Sunday, August 28, 2011

The Predictive Power of "Stocks as Bonds"

My recent post Corporate Profits, Economic Growth, and Equity Valuation outlined that equity performance can be quite volatile, but over the long-run tends to mean revert back to its underlying factor... economic growth.

Which brings me to a model created by the great Eddy Elfenbein (of Crossing Wall Street), which I initially came across in his post What if the Stock Market Were a Bond, back in October 2010. Eddy's explanation of that concept:
I took all of the historical market performance of the S&P 500 (including dividends) and invented a hypothetical long-term bond that matched the market’s monthly gains step-for-step.

I assumed that it’s a bond of infinite maturity and pays a fixed coupon each month.
The result, which starts December 1925, is the following (reproduced) chart.

Crossing Wall Street Model for Stocks (12/1925 - 8/2011)

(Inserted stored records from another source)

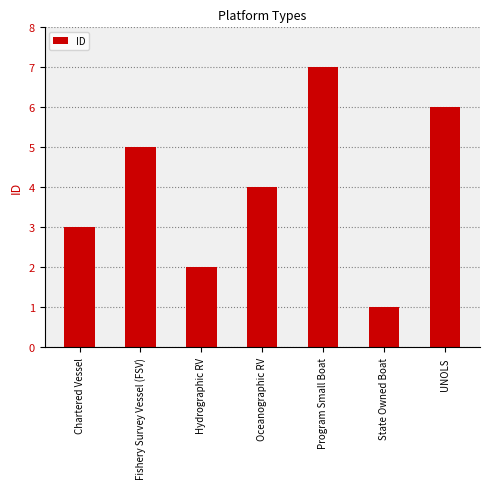

What is the sum of the values at Hydrographic RV and Oceanographic RV?

6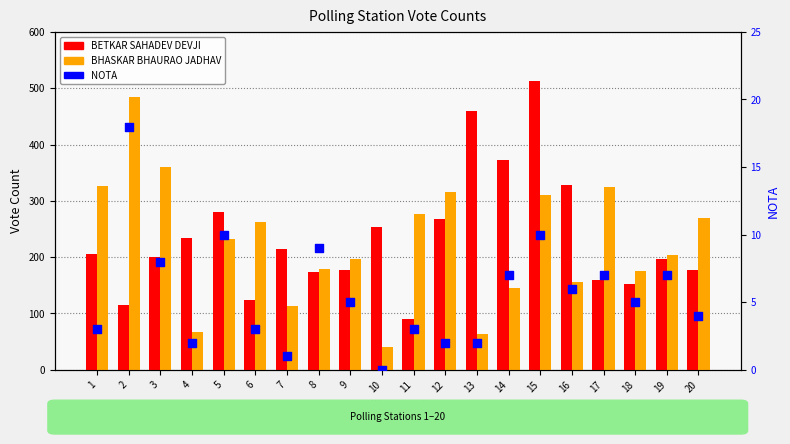

At which category is the sum across all series the highest?

15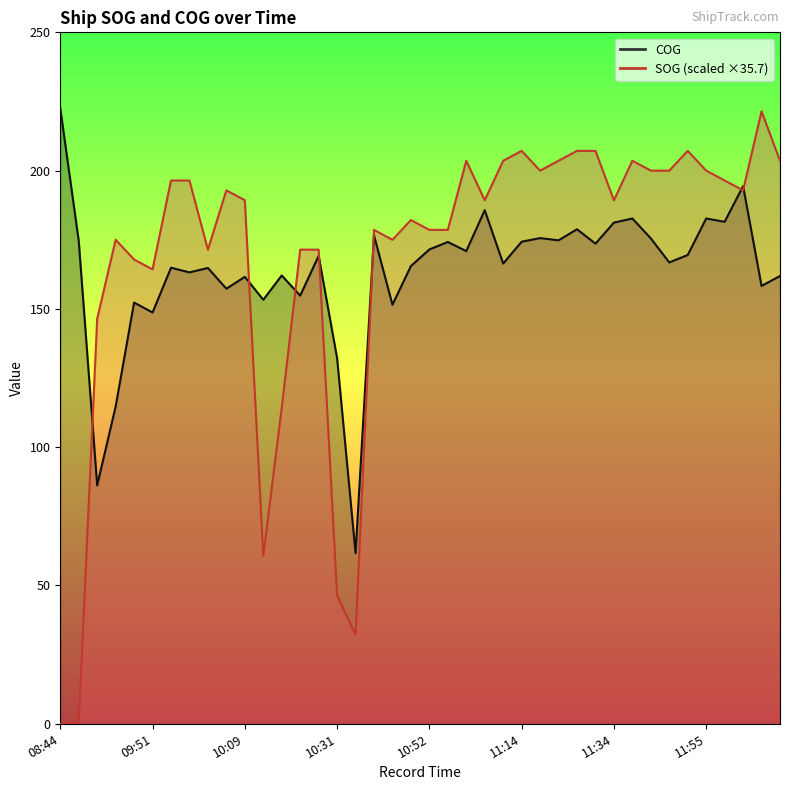

Which series has the widest spread of values?

SOG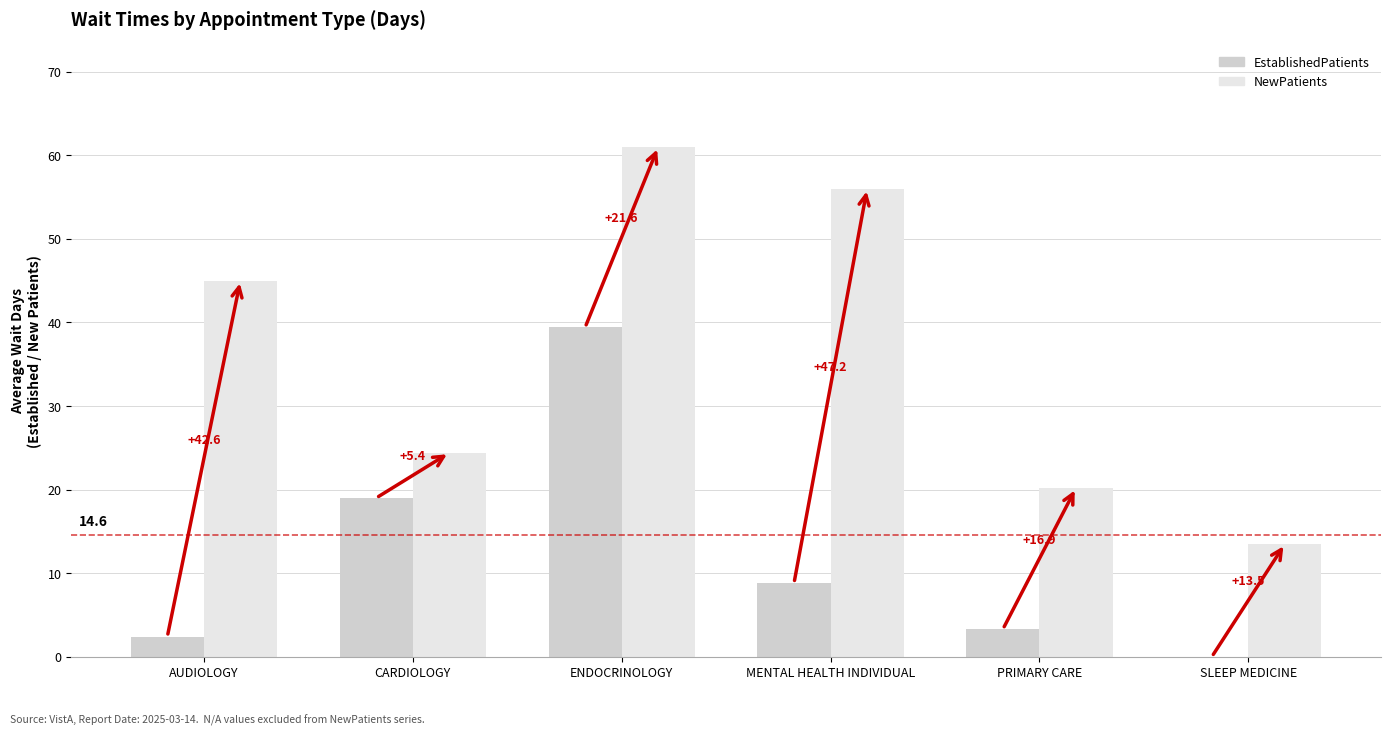

How many groups of bars are there?

6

While I expected a strong relationship between the above chart with forward equity returns (the model is driven by equity performance, but accounts for the market being rich / cheap to its long-term trend and normalizes returns using backward and forward looking performance), I was surprised by how closely it tied (data was pulled from Irrational Exuberance).

Crossing Wall Street Model vs Ten Year Forward Equity Returns

Same Chart, but a Change in Scale to the Right Hand Side

The likely question is how well this model will predict the future as it shows a 12%+ annualized ten year forward return. My initial thought is don't read too much into the model for predictive power UNLESS the underlying factors that drove the last 85 years of equity performance are expected to continue (and at the same level). In addition, Eddy lays out one more issue:
There’s one hitch, though. I have to choose a starting yield-to-maturity for the beginning of the data series in December 1925. So this isn’t a completely kosher experiment because the starting point is based on my guess.
This issue can be seen in the below model which goes back further... all the way to 1871. Rather than predict a forward ten year equity return of more than 12+%, the model predicts returns of less than 5% (due to lower equity returns between 1871 and 1925).